=== Begin Enclosure ===

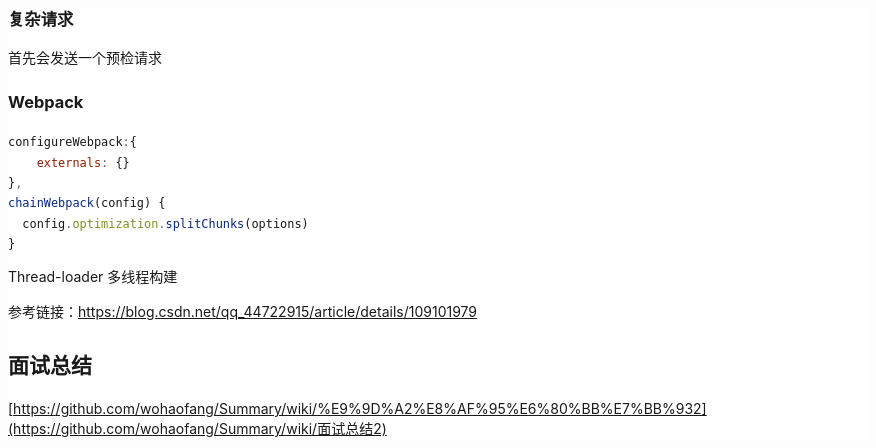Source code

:### 复杂请求

首先会发送一个预检请求

### Webpack

```js
configureWebpack:{
    externals: {}
},
chainWebpack(config) {
  config.optimization.splitChunks(options)
}
```

Thread-loader 多线程构建

参考链接：https://blog.csdn.net/qq_44722915/article/details/109101979

## 面试总结

[https://github.com/wohaofang/Summary/wiki/%E9%9D%A2%E8%AF%95%E6%80%BB%E7%BB%932](https://github.com/wohaofang/Summary/wiki/面试总结2)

=== End Enclosure ===

◆ **What needs to be done**:
What you hand back should match the listing exactly, except that no pictures appear.

◆ **Answer to the problem**:
Source code

:### 复杂请求

首先会发送一个预检请求

### Webpack

```js
configureWebpack:{
    externals: {}
},
chainWebpack(config) {
  config.optimization.splitChunks(options)
}
```

Thread-loader 多线程构建

参考链接：https://blog.csdn.net/qq_44722915/article/details/109101979

## 面试总结

[https://github.com/wohaofang/Summary/wiki/%E9%9D%A2%E8%AF%95%E6%80%BB%E7%BB%932](https://github.com/wohaofang/Summary/wiki/面试总结2)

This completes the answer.